FiveThirtyEight
Jacob Rubashkin

Youngkin has done a good job of threading the needle between being Trumpy and being “not that Trumpy,” as Sarah said. Some of that is to do with how he looks and talks; he comes off as “suburban dad” much more than he does “hothead real estate tycoon” (even though he’s worth half a billion dollars himself). But he also benefitted from the GOP nominating convention being a month earlier than the Democratic primary, which means he got a month’s head start on the general election.
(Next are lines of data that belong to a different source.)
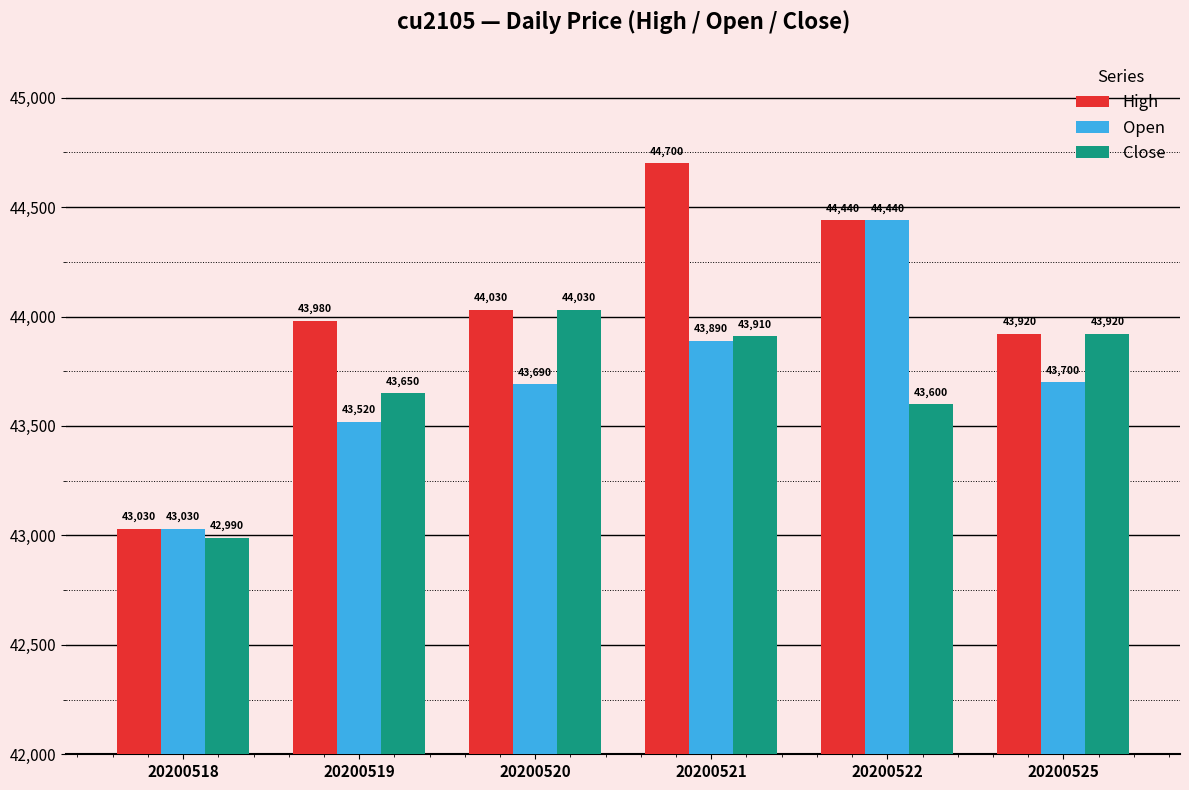

What is the maximum value shown in the chart?

44700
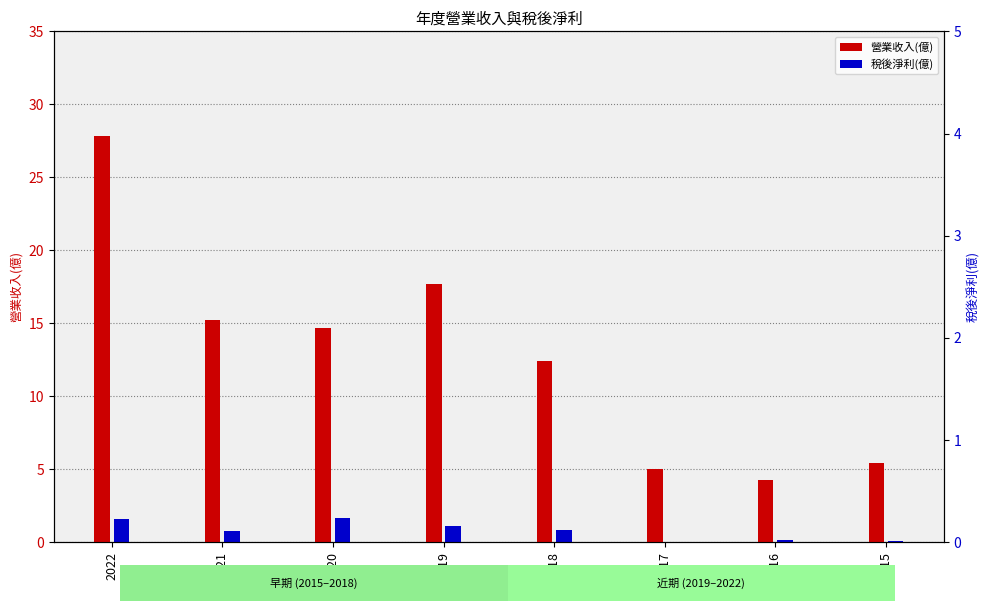

What is the total value across all series at 2016?

4.5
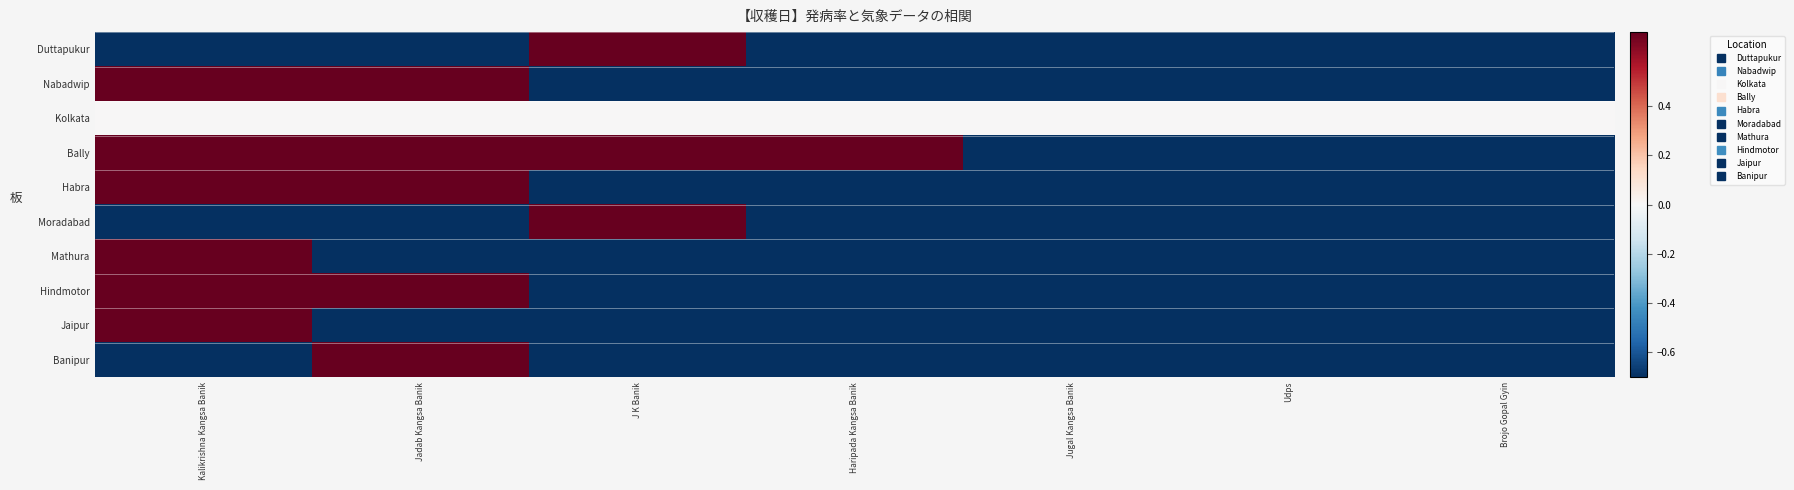

Reading left to right, what are all the values shown in this chart?

Duttapukur: Kalikrishna Kangsa Banik=-1.0	Jadab Kangsa Banik=-1.0	J K Banik=1.0	Haripada Kangsa Banik=-1.0	Jugal Kangsa Banik=-1.0	Udps=-1.0	Brojo Gopal Gyin=-1.0
Nabadwip: Kalikrishna Kangsa Banik=0.8	Jadab Kangsa Banik=1.0	J K Banik=-1.0	Haripada Kangsa Banik=-1.0	Jugal Kangsa Banik=-1.0	Udps=-1.0	Brojo Gopal Gyin=-1.0
Kolkata: Kalikrishna Kangsa Banik=0.0	Jadab Kangsa Banik=0.0	J K Banik=0.0	Haripada Kangsa Banik=0.0	Jugal Kangsa Banik=0.0	Udps=0.0	Brojo Gopal Gyin=0.0
Bally: Kalikrishna Kangsa Banik=1.0	Jadab Kangsa Banik=1.0	J K Banik=1.0	Haripada Kangsa Banik=0.8	Jugal Kangsa Banik=-1.0	Udps=-1.0	Brojo Gopal Gyin=-1.0
Habra: Kalikrishna Kangsa Banik=0.9	Jadab Kangsa Banik=1.0	J K Banik=-1.0	Haripada Kangsa Banik=-1.0	Jugal Kangsa Banik=-1.0	Udps=-1.0	Brojo Gopal Gyin=-1.0
Moradabad: Kalikrishna Kangsa Banik=-1.0	Jadab Kangsa Banik=-1.0	J K Banik=1.0	Haripada Kangsa Banik=-1.0	Jugal Kangsa Banik=-1.0	Udps=-1.0	Brojo Gopal Gyin=-1.0
Mathura: Kalikrishna Kangsa Banik=1.0	Jadab Kangsa Banik=-1.0	J K Banik=-1.0	Haripada Kangsa Banik=-1.0	Jugal Kangsa Banik=-1.0	Udps=-1.0	Brojo Gopal Gyin=-1.0
Hindmotor: Kalikrishna Kangsa Banik=1.0	Jadab Kangsa Banik=1.0	J K Banik=-1.0	Haripada Kangsa Banik=-1.0	Jugal Kangsa Banik=-1.0	Udps=-1.0	Brojo Gopal Gyin=-1.0
Jaipur: Kalikrishna Kangsa Banik=1.0	Jadab Kangsa Banik=-1.0	J K Banik=-1.0	Haripada Kangsa Banik=-1.0	Jugal Kangsa Banik=-1.0	Udps=-1.0	Brojo Gopal Gyin=-1.0
Banipur: Kalikrishna Kangsa Banik=-1.0	Jadab Kangsa Banik=1.0	J K Banik=-1.0	Haripada Kangsa Banik=-1.0	Jugal Kangsa Banik=-1.0	Udps=-1.0	Brojo Gopal Gyin=-1.0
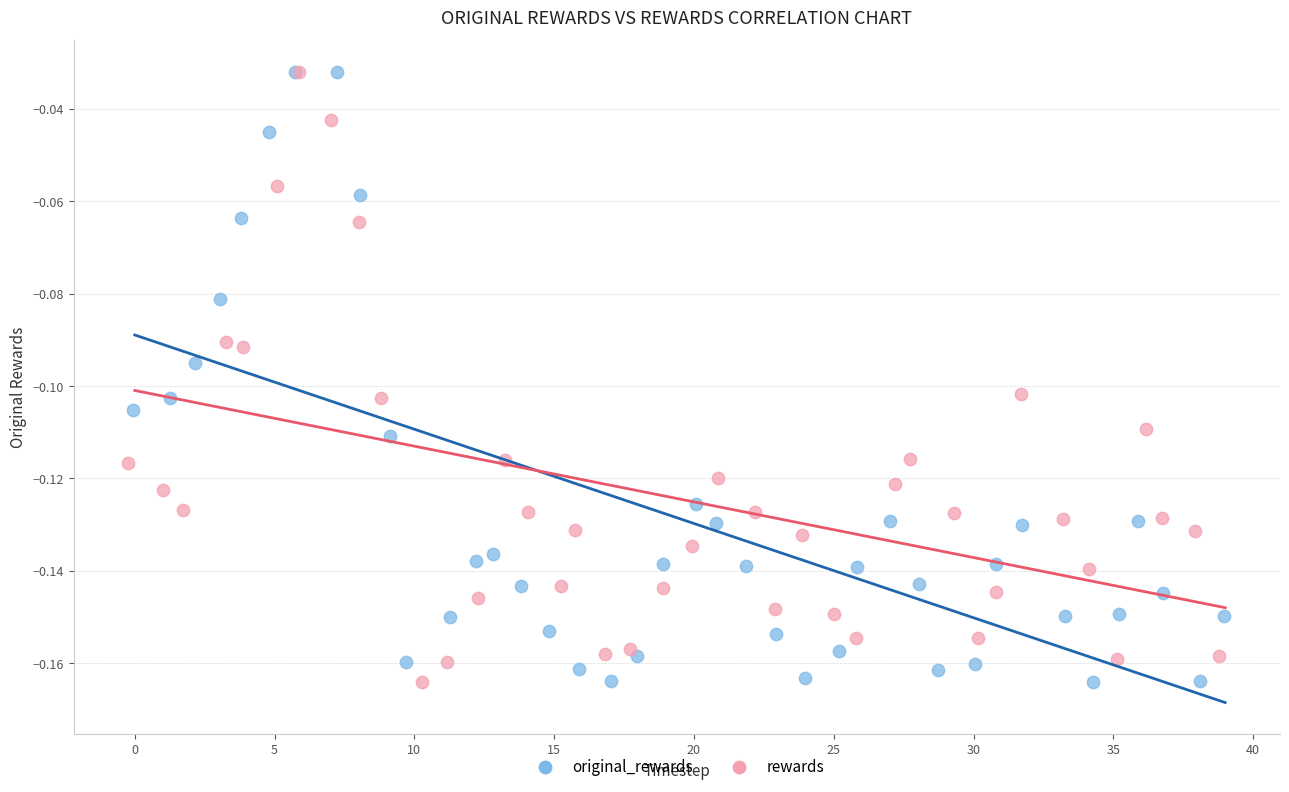

What are all the series names shown in the legend?

original_rewards, rewards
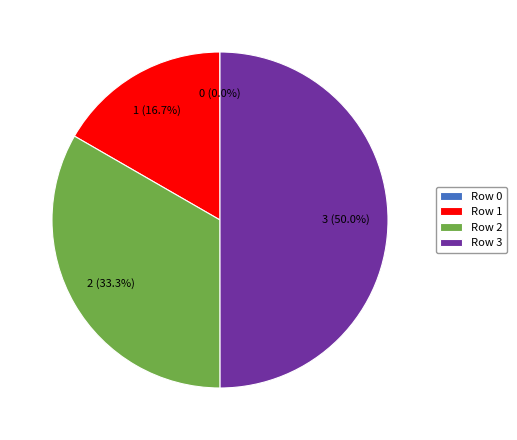

What percentage is the Row 2 slice, to the nearest percent?

33%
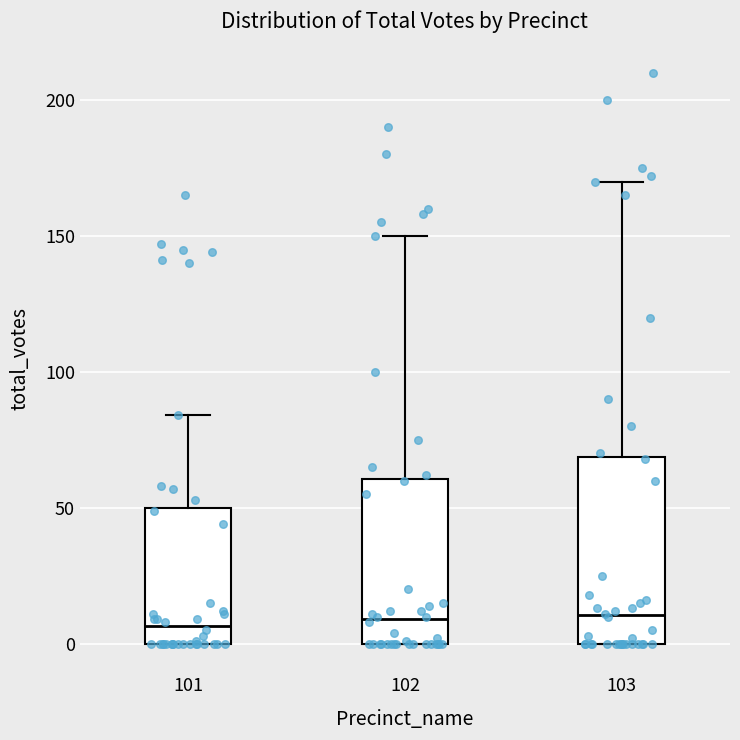

Reading left to right, read every box against the y-axis: the position of its median line, the range the box covers, and the ends of its whiskers. The values are not printed on the chart, so give them approximately, as read against the axis.

101: median 5, box 0 to 50, whiskers 0 to 85
102: median 10, box 0 to 60, whiskers 0 to 150
103: median 10, box 0 to 70, whiskers 0 to 170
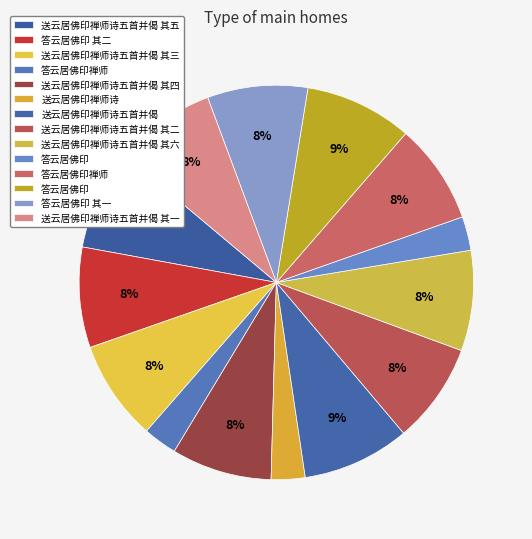

Count the number of slices in the pie.

14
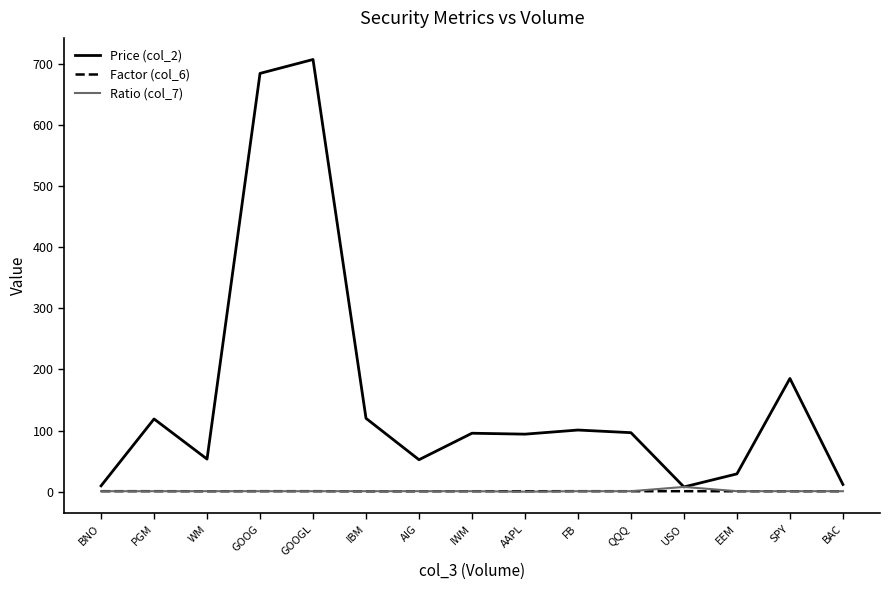

What is the difference between the Price (col_2) values at EEM and AAPL?

65.0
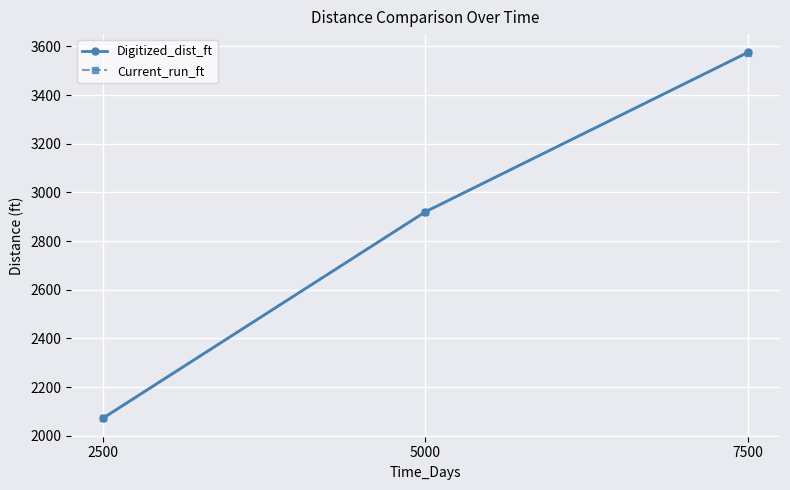

Count the number of data series in this chart.

2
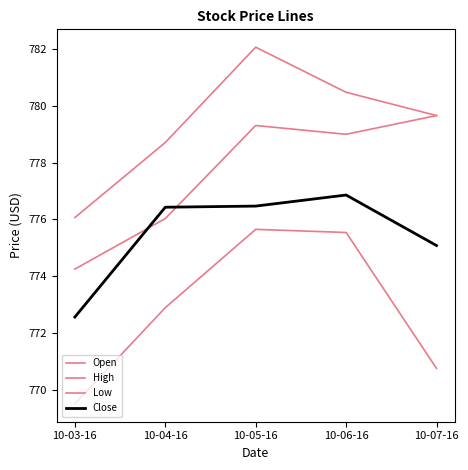

Does the chart display data point markers on the line(s)?

No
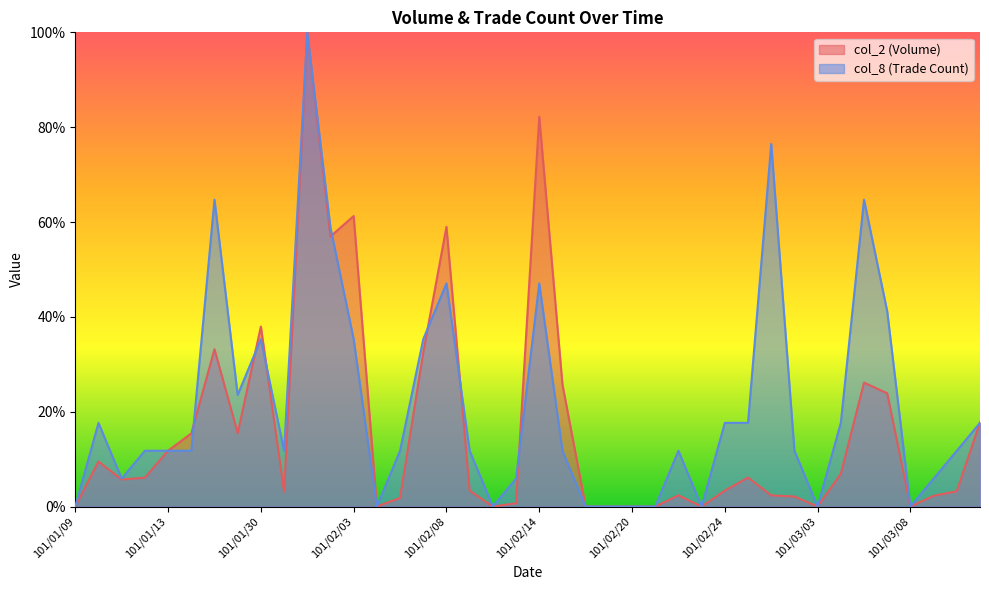

Between 101/02/13 and 101/02/29, which series saw the biggest shift?

col_8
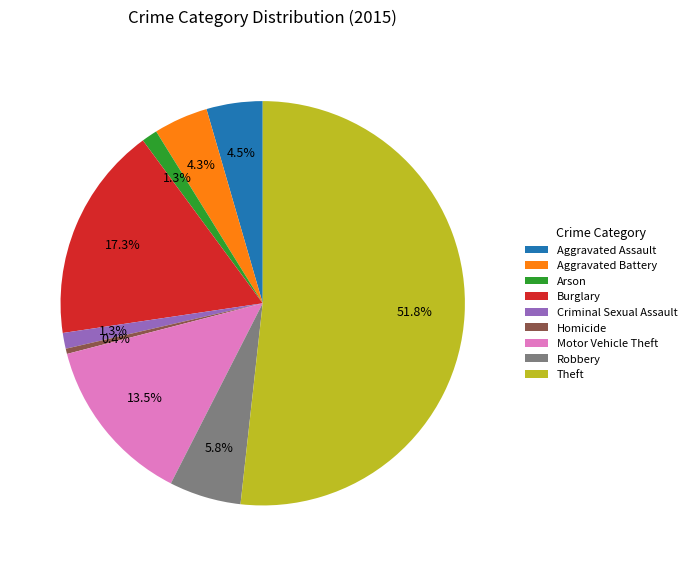

To the nearest percent, what is the difference between the Homicide and Aggravated Battery slice percentages?

4%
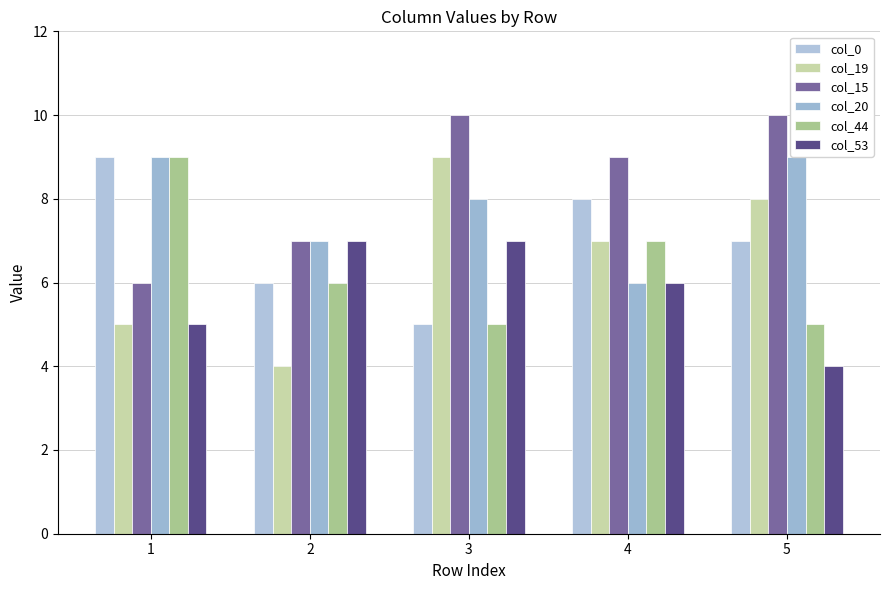

At which label does col_0 first exceed 7?

1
And his personal resources meant he could introduce himself to general election voters immediately and on his own terms (just a regular, fleece-wearing, basketball-playing dude) before McAuliffe started tying him to Trump.

Nathaniel Rakich

But, to play devil’s advocate to myself a bit, Republicans have run horror ads featuring Nancy Pelosi, Hillary Clinton and Barack Obama even when they weren’t on the ballot, and I don’t think it’s hurt them per se. I think running against Trump would be a fine strategy, as long as it’s not your only strategy.

Nathaniel Rakich

I think Democrats may have expected too much out of their Trump-first strategy. Virginia may be becoming a blue state, but it’s not California, where Biden won last year by 29 points, rather than 10. I think Virginia still isn’t a state where Democrats can run a base strategy. Clearly, some Americans have changed their minds since 2020 (at least about Biden), and I don’t think I’d assume that Biden would win a head-to-head with Trump there today? Well, he probably would, but it would be close — close enough that you wouldn’t want to model your own campaign on it.